My new friends from Zimbabwe saw their homeland devastated and looted in a manner not seen since Attila swept west from the Volga. They left Zimbabwe for a time and lived in South Africa, where the murder rate is 34 per 100,000 (it is 5 in the U.S., 2.8 in Israel). I’ve been to Zimbabwe and South Africa, so I have a small notion of their experience.
They arrived in Seattle five months ago and we became friends. Last week, my wife Nancy and I took them to a French bistro on Madison. We enjoyed a lively conversation that rambled to travel experiences.
“I have just left two struggling third-world countries,” he said. “I don’t need to see any more of them.”
His meaning was clear: We’re in America — the best place on earth. His perspective is heartfelt by immigrants, yet widely underappreciated by our native born.
America is exceptional, a theme I wrote about in 2007. Given the turbulent events in North Africa and elsewhere, I think the subject is even more relevant today:
America is a light unto the nations. We are a beacon of freedom, equal rights, prosperity, and security. As such, we have a moral duty to lead the world, protect the peace, and bring our message of liberty to all peoples.
America is a chosen nation. As American Jews, we are twice chosen. We cannot opt out of either and be true to our birthrights. To deny our leadership role in the world is to succumb to fashionable but absurd notions of American guilt. All human enterprises are flawed, and America is flawed. But thinking people can discriminate between what is truly good and what is truly evil.
America is not just a place on a map. It is tikkun olam on an epic scale. American industry lifted the world from drudgery into the modern age. American medicine overcame ravaging diseases and extended our lives. One mechanized American farmer feeds 144 people around the world. Americans spend 10 percent of their income on food, lowest in the world, compared to 51 percent in India.
America saved Western Civilization in two world wars and won the existential struggle against dehumanizing Communism. We sought no empire, no spoils of war. We even rebuilt countries we vanquished. The view of America as an imperialist bully is a lie that erodes our national will and undermines our leadership role in an uncertain world.
America is chosen not because of her power or her prosperity, but because of her values. The supremacy of the individual over the state. Limited government. A classless meritocracy with equal opportunity for all. Freedom that inspires the bold to imagine, to dream, and to build on an unprecedented scale.
Our constitutional republic was built on Western cultural traditions and Judeo-Christian ethical mores from the Torah and the Ten Commandments. As a Jew, I am especially proud of that heritage. It is yours and mine whether your ancestors landed at Plymouth Rock or Ellis Island.
Americans are chosen because each individual citizen knows, or should know, he is responsible for his government, his nation and his neighbors. The world needs a strong America. To retreat from our responsibilities will leave a vacuum into which chaos and suffering will surely follow.

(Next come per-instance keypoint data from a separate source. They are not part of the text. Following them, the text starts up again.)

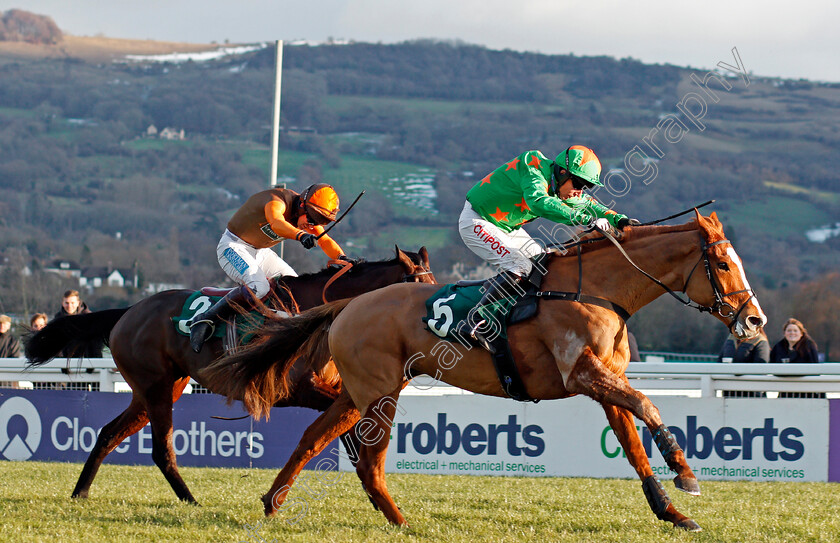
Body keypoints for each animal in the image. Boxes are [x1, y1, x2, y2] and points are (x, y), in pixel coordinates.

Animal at [24, 245, 434, 502]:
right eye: (417, 285)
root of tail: (129, 310)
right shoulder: (297, 391)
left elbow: (347, 435)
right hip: (156, 388)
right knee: (161, 450)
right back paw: (190, 500)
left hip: (157, 388)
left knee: (109, 434)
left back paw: (81, 492)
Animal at [205, 212, 768, 532]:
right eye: (722, 264)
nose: (754, 321)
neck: (595, 288)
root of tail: (346, 305)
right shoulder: (583, 375)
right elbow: (649, 407)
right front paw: (686, 472)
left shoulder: (603, 383)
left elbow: (632, 445)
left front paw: (671, 510)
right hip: (380, 395)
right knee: (369, 463)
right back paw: (401, 521)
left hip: (358, 392)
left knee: (312, 437)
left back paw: (274, 500)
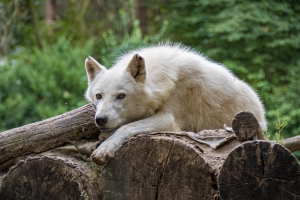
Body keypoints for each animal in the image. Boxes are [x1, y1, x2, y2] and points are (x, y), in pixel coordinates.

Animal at [85, 44, 268, 165]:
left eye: (121, 96)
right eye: (99, 96)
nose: (100, 119)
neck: (165, 81)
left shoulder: (169, 119)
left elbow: (127, 127)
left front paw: (104, 149)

It’s easy to imagine such a place. It is on exhibit every day in Turtle Bay, New York. The United Nations is where the U.S. and Israel are marginalized and despised by grandstanding despots from miserable, unsuccessful countries; a corrupt and ineffectual charade openly hostile to Jews. If you like the U.N., you’ll love a world without American leadership.
So, brave readers, embrace the Torah, the Constitution, the Bill of Rights and the American flag! Carry them high. Stand tall. You are the few, the proud, the twice chosen. You are the Jewish Americans.
My premise seems even more relevant today. President Obama said that America is no more exceptional than Greece is exceptional to Greeks. He’s wrong. The Wall Street Journal recently editorialized that if President Obama is trying not to lead, he is remarkably successful. We once had leaders who understood American exceptionalism:
“Let every nation know, whether it wishes us well or ill, that we shall pay any price, bear any burden, meet any hardship, support any friend, oppose any foe, in order to assure the survival and the success of liberty.”
I’m a Republican, but I remember and miss JFK. Get out ahead, Mr. President. The world can little afford another Iran. One Jimmy Carter in my lifetime is enough.